INPUT -

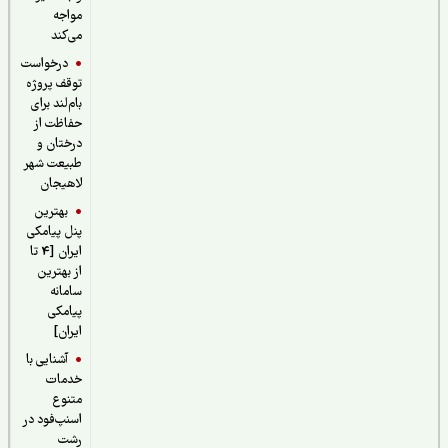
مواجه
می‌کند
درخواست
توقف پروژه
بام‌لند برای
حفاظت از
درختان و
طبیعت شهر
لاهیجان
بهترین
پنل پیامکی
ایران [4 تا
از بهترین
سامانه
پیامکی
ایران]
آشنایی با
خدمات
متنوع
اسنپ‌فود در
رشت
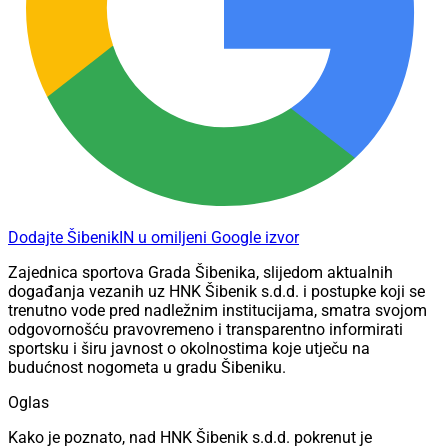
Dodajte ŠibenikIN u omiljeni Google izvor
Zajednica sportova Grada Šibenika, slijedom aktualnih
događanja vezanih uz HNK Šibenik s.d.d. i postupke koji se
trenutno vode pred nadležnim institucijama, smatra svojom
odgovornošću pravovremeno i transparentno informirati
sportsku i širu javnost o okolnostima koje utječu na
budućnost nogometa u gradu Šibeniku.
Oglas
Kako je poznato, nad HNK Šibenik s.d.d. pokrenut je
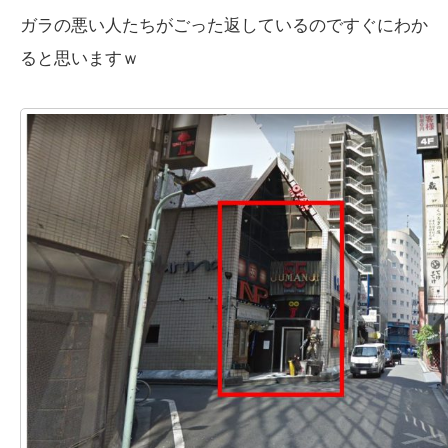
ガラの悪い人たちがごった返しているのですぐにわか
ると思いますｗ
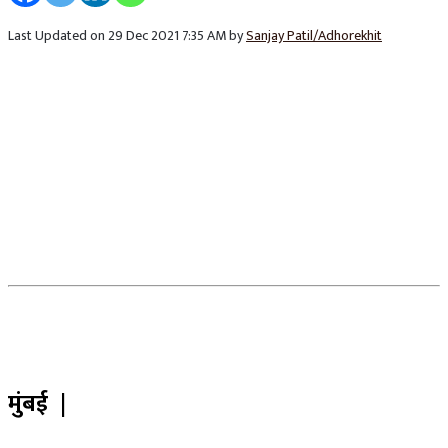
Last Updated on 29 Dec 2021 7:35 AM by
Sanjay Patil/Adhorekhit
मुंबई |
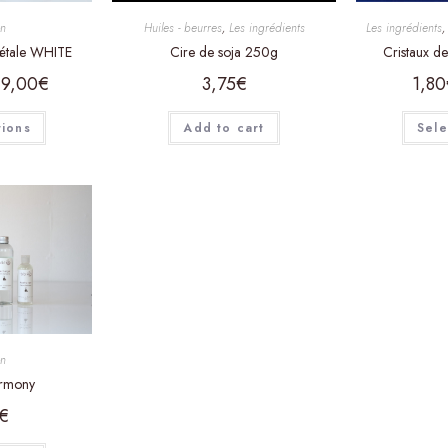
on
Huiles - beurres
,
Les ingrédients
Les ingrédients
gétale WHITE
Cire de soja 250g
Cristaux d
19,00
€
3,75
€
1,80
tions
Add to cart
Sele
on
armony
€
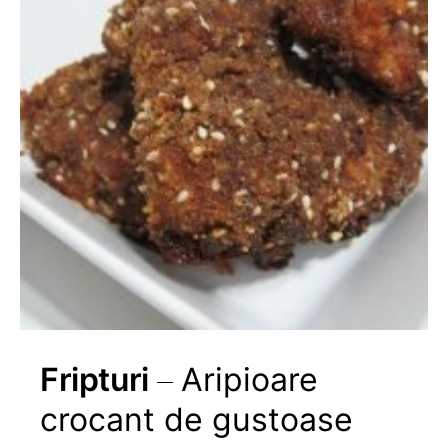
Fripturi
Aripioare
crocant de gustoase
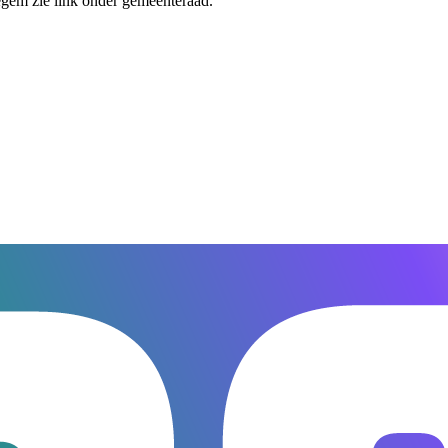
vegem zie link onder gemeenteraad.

WHAT THE TASK ASKS - Output every entry above exactly, minus the pictures.

WRITTEN SOLUTION -
مواجه
می‌کند
درخواست
توقف پروژه
بام‌لند برای
حفاظت از
درختان و
طبیعت شهر
لاهیجان
بهترین
پنل پیامکی
ایران [4 تا
از بهترین
سامانه
پیامکی
ایران]
آشنایی با
خدمات
متنوع
اسنپ‌فود در
رشت
Dodajte ŠibenikIN u omiljeni Google izvor
Zajednica sportova Grada Šibenika, slijedom aktualnih
događanja vezanih uz HNK Šibenik s.d.d. i postupke koji se
trenutno vode pred nadležnim institucijama, smatra svojom
odgovornošću pravovremeno i transparentno informirati
sportsku i širu javnost o okolnostima koje utječu na
budućnost nogometa u gradu Šibeniku.
Oglas
Kako je poznato, nad HNK Šibenik s.d.d. pokrenut je
ガラの悪い人たちがごった返しているのですぐにわか
ると思いますｗ
Last Updated on 29 Dec 2021 7:35 AM by
Sanjay Patil/Adhorekhit
मुंबई |
on
Huiles - beurres
,
Les ingrédients
Les ingrédients
gétale WHITE
Cire de soja 250g
Cristaux d
19,00
€
3,75
€
1,80
tions
Add to cart
Sele
on
armony
€
Fripturi
Aripioare
crocant de gustoase
vegem zie link onder gemeenteraad.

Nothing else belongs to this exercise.